Courts look at the “big picture” when it comes to deciding cases of this sort, and this statement constitutes a warning that how you conduct your business is critical. If the picture presented to a court is one of a business that treats its drivers as independent contractors in some respects but that also seeks to exert control over them, an employer-employee determination is likely. However, if you truly treat your drivers as independent contractors and only exercise a miniscule amount of control (or ideally none at all) over them, courts will tend to find them to be independent contractors.

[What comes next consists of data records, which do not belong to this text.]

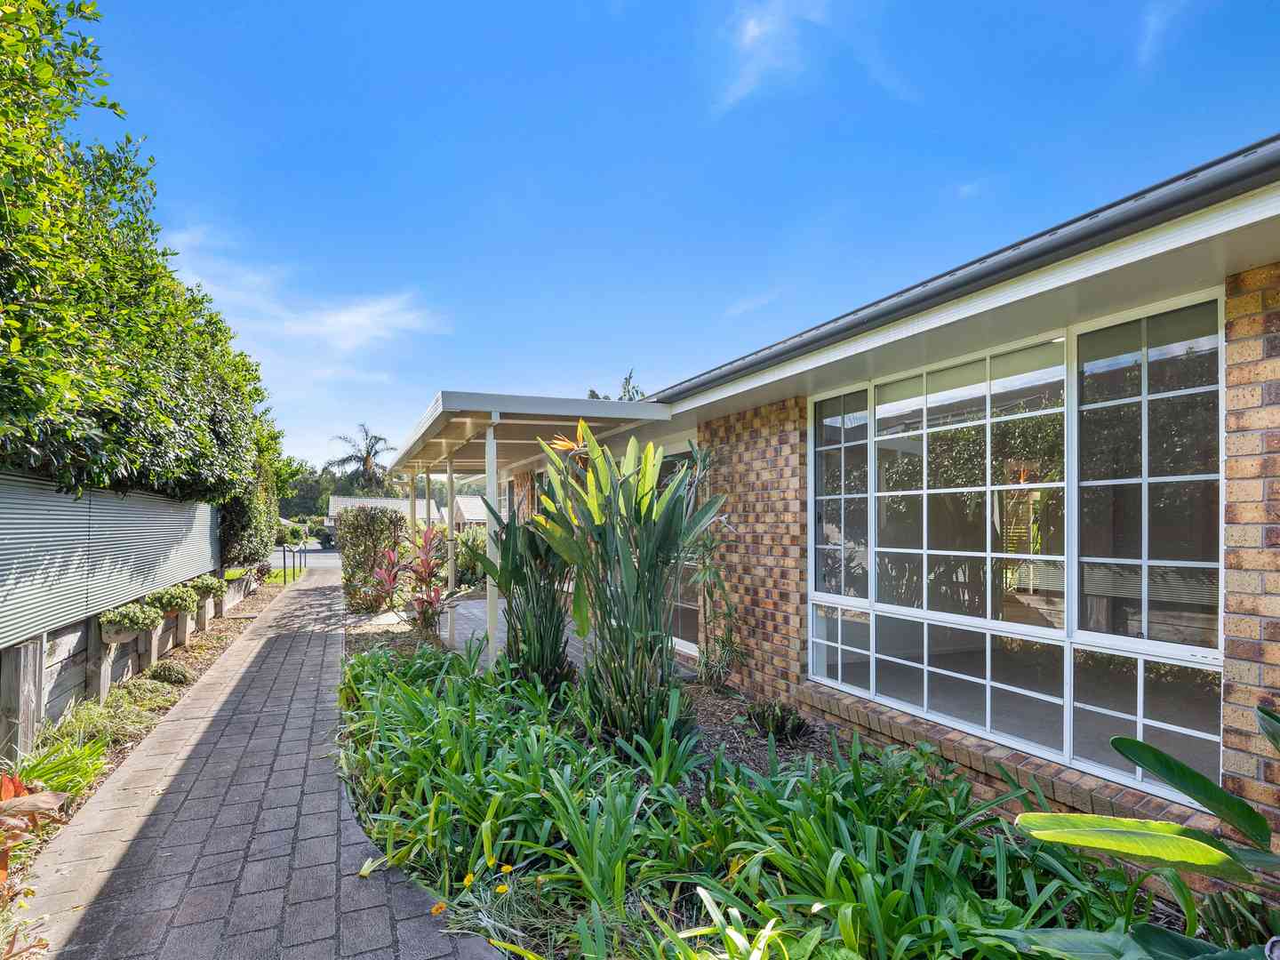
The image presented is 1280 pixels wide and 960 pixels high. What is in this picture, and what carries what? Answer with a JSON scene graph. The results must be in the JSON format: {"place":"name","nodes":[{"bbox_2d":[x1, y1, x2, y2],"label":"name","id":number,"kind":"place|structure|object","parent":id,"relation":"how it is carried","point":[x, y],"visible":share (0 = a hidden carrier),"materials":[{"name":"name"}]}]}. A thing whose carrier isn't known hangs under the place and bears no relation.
{"place":"outdoors","nodes":[
{"label":"outdoors","id":0,"kind":"place"},
{"bbox_2d":[7,569,500,959],"label":"paved path","id":1,"kind":"structure","parent":0,"point":[184,714],"materials":[{"name":"brick"}]},
{"bbox_2d":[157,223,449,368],"label":"cloud","id":2,"kind":"structure","parent":0,"point":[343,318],"materials":[{"name":"white"}]},
{"bbox_2d":[269,544,341,569],"label":"road","id":3,"kind":"structure","parent":0,"point":[319,555],"materials":[{"name":"grey asphalt"}]},
{"bbox_2d":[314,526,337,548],"label":"car","id":4,"kind":"object","parent":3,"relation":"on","point":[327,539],"visible":0.56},
{"bbox_2d":[329,494,489,527],"label":"distant house","id":5,"kind":"structure","parent":0,"point":[335,499],"materials":[{"name":"white"}]},
{"bbox_2d":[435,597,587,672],"label":"patio","id":6,"kind":"structure","parent":0,"point":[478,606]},
{"bbox_2d":[444,455,456,639],"label":"porch post","id":7,"kind":"object","parent":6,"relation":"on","point":[449,474],"visible":0.72,"materials":[{"name":"white"}]},
{"bbox_2d":[483,417,501,669],"label":"porch post","id":8,"kind":"object","parent":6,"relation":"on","point":[489,483],"visible":0.73,"materials":[{"name":"white metal"}]},
{"bbox_2d":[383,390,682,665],"label":"pergola","id":9,"kind":"object","parent":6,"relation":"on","point":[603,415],"visible":0.75,"materials":[{"name":"white metal"}]},
{"bbox_2d":[84,0,1279,480],"label":"sky","id":10,"kind":"structure","parent":0,"point":[584,372],"materials":[{"name":"blue"}]},
{"bbox_2d":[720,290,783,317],"label":"cloud","id":11,"kind":"structure","parent":0,"point":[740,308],"materials":[{"name":"white"}]},
{"bbox_2d":[712,0,833,112],"label":"cloud","id":12,"kind":"structure","parent":0,"point":[756,33],"materials":[{"name":"white"}]},
{"bbox_2d":[455,140,1279,895],"label":"house","id":13,"kind":"structure","parent":0,"point":[1257,342],"materials":[{"name":"brick"}]},
{"bbox_2d":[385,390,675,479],"label":"porch roof","id":14,"kind":"structure","parent":13,"relation":"attached to","point":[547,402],"materials":[{"name":"white metal"}]},
{"bbox_2d":[660,446,705,656],"label":"glass door","id":15,"kind":"structure","parent":13,"relation":"in","point":[687,630],"materials":[{"name":"glass"}]},
{"bbox_2d":[643,136,1278,405],"label":"gutter","id":16,"kind":"object","parent":13,"relation":"attached to","point":[1061,245],"visible":0.82,"materials":[{"name":"grey metal"}]},
{"bbox_2d":[807,289,1221,801],"label":"large window","id":17,"kind":"structure","parent":13,"relation":"in","point":[814,641],"materials":[{"name":"glass"}]},
{"bbox_2d":[1136,0,1191,63],"label":"cloud","id":18,"kind":"structure","parent":0,"point":[1154,20],"materials":[{"name":"white"}]},
{"label":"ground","id":19,"kind":"structure","parent":0},
{"bbox_2d":[0,576,287,898],"label":"soil bed","id":20,"kind":"object","parent":19,"relation":"on","point":[197,649],"visible":0.36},
{"bbox_2d":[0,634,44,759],"label":"wooden post","id":21,"kind":"object","parent":20,"relation":"on","point":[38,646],"visible":0.71,"materials":[{"name":"wood"}]},
{"bbox_2d":[0,770,70,886],"label":"plant","id":22,"kind":"object","parent":20,"relation":"on","point":[49,794],"visible":0.96,"materials":[{"name":"plant"}]},
{"bbox_2d":[0,732,108,808],"label":"grass clump","id":23,"kind":"object","parent":20,"relation":"on","point":[46,772],"visible":0.64,"materials":[{"name":"green plant"}]},
{"bbox_2d":[35,682,169,765],"label":"grass clump","id":24,"kind":"object","parent":20,"relation":"on","point":[99,714],"visible":0.52,"materials":[{"name":"green plant"}]},
{"bbox_2d":[0,560,266,767],"label":"wooden fence","id":25,"kind":"object","parent":20,"relation":"on","point":[12,652],"visible":0.6,"materials":[{"name":"wood"}]},
{"bbox_2d":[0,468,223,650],"label":"fence","id":26,"kind":"object","parent":25,"relation":"on","point":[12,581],"visible":0.89,"materials":[{"name":"grey metal"}]},
{"bbox_2d":[97,600,160,640],"label":"hanging planter","id":27,"kind":"object","parent":25,"relation":"attached to","point":[128,622],"visible":0.91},
{"bbox_2d":[147,582,197,616],"label":"hanging planter","id":28,"kind":"object","parent":25,"relation":"attached to","point":[171,604],"visible":0.78,"materials":[{"name":"plant"}]},
{"bbox_2d":[191,574,227,599],"label":"hanging planter","id":29,"kind":"object","parent":25,"relation":"attached to","point":[208,584],"visible":0.84,"materials":[{"name":"plant"}]},
{"bbox_2d":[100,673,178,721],"label":"ground cover plant","id":30,"kind":"object","parent":20,"relation":"on","point":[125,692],"visible":0.61,"materials":[{"name":"green plant"}]},
{"bbox_2d":[0,0,283,538],"label":"hedge","id":31,"kind":"object","parent":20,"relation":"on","point":[17,108],"visible":0.91,"materials":[{"name":"green plant"}]},
{"bbox_2d":[145,660,193,685],"label":"small shrub","id":32,"kind":"object","parent":20,"relation":"on","point":[168,673],"visible":0.96,"materials":[{"name":"green plant"}]},
{"bbox_2d":[218,455,282,568],"label":"hedge","id":33,"kind":"object","parent":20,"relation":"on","point":[252,536],"visible":0.48,"materials":[{"name":"green plant"}]},
{"bbox_2d":[282,544,289,584],"label":"post","id":34,"kind":"object","parent":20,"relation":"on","point":[284,568],"visible":0.97,"materials":[{"name":"black metal"}]},
{"bbox_2d":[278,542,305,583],"label":"metal railing","id":35,"kind":"object","parent":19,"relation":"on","point":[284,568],"visible":0.91,"materials":[{"name":"black metal"}]},
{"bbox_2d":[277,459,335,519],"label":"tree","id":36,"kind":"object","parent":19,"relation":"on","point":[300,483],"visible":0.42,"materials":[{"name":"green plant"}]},
{"bbox_2d":[327,423,397,494],"label":"palm tree","id":37,"kind":"object","parent":19,"relation":"on","point":[369,452],"visible":0.85,"materials":[{"name":"plant"}]},
{"bbox_2d":[407,470,416,539],"label":"porch post","id":38,"kind":"object","parent":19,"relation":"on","point":[414,509],"visible":0.45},
{"bbox_2d":[453,525,487,587],"label":"shrub","id":39,"kind":"object","parent":19,"relation":"on","point":[470,565],"visible":0.57,"materials":[{"name":"green plant"}]},
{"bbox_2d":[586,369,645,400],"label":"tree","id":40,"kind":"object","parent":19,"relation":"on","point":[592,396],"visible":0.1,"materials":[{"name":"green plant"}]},
{"bbox_2d":[330,628,1223,959],"label":"garden bed","id":41,"kind":"object","parent":19,"relation":"on","point":[644,805],"visible":0.64,"materials":[{"name":"green plant"}]},
{"bbox_2d":[335,504,407,613],"label":"shrub","id":42,"kind":"object","parent":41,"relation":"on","point":[361,520],"visible":0.86,"materials":[{"name":"green plant"}]},
{"bbox_2d":[367,523,452,632],"label":"red cordyline","id":43,"kind":"object","parent":41,"relation":"on","point":[422,601],"visible":0.91,"materials":[{"name":"red plant"}]},
{"bbox_2d":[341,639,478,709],"label":"leafy plant","id":44,"kind":"object","parent":41,"relation":"on","point":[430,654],"visible":0.53,"materials":[{"name":"green plant"}]},
{"bbox_2d":[430,901,447,916],"label":"yellow flower","id":45,"kind":"object","parent":41,"relation":"on","point":[436,910],"visible":0.83,"materials":[{"name":"orange plant"}]},
{"bbox_2d":[461,872,476,887],"label":"yellow flower","id":46,"kind":"object","parent":41,"relation":"on","point":[470,877],"visible":0.83,"materials":[{"name":"yellow plant"}]},
{"bbox_2d":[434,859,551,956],"label":"yellow flower plant","id":47,"kind":"object","parent":41,"relation":"in","point":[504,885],"visible":0.78,"materials":[{"name":"plant"}]},
{"bbox_2d":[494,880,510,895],"label":"yellow flower","id":48,"kind":"object","parent":41,"relation":"on","point":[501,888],"visible":0.88,"materials":[{"name":"yellow plant"}]},
{"bbox_2d":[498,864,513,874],"label":"yellow flower","id":49,"kind":"object","parent":41,"relation":"on","point":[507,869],"visible":0.88,"materials":[{"name":"yellow plant"}]},
{"bbox_2d":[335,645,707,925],"label":"leafy plant","id":50,"kind":"object","parent":41,"relation":"on","point":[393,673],"visible":0.79,"materials":[{"name":"green plant"}]},
{"bbox_2d":[478,502,579,690],"label":"plant","id":51,"kind":"object","parent":41,"relation":"on","point":[552,598],"visible":0.77,"materials":[{"name":"green plant"}]},
{"bbox_2d":[530,421,727,750],"label":"tall plant","id":52,"kind":"object","parent":41,"relation":"on","point":[605,533],"visible":0.95,"materials":[{"name":"green plant"}]},
{"bbox_2d":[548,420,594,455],"label":"bird of paradise flower","id":53,"kind":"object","parent":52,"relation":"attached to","point":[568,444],"visible":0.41,"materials":[{"name":"orange plant"}]},
{"bbox_2d":[688,439,746,690],"label":"climbing plant","id":54,"kind":"object","parent":41,"relation":"on","point":[706,571],"visible":0.84,"materials":[{"name":"green plant"}]},
{"bbox_2d":[745,699,810,743],"label":"small plant","id":55,"kind":"object","parent":41,"relation":"on","point":[798,727],"visible":0.95,"materials":[{"name":"green plant"}]},
{"bbox_2d":[1012,699,1279,959],"label":"leafy plant","id":56,"kind":"object","parent":41,"relation":"on","point":[1225,796],"visible":0.99,"materials":[{"name":"green plant"}]}
]}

While the classification war between the independent contractor and employee model is far from over, it’s not to say that if you classify your company’s drivers as independents and a battle ensues, a loss is a foregone conclusion. As the CTG case demonstrates, such battles can be won, provided your company’s methods of operation can withstand the “economic reality” test. The less control exerted upon the driver, and the more freedom the driver has to determine every aspect of what occurs in between the time when he or she leaves home to go to work and when he or she returns, the more likely it is that the company will prevail in any wage and hour litigation that may ensue. Likewise, every little bit of control exerted over a driver tends to exponentially tip the scales in favor of a finding that the driver is an employee, thus eliminating those bits of control is crucial to a successful outcome. The CTG decision marks a welcome change from the many employee-friendly decisions we have seen in the past, and reaffirms that the independent contractor model is a legitimate way of doing business. The key to successfully defeating challenges is through a demonstration that a truly independent and arms-length relationship between your company and its drivers. [CD0817]



Disclaimer: The foregoing is provided solely as general information, is not intended as legal advice, and may not be applicable within your jurisdiction or to your specific situation. You are advised to consult with your attorneys for guidance before relying upon any of the information presented herein.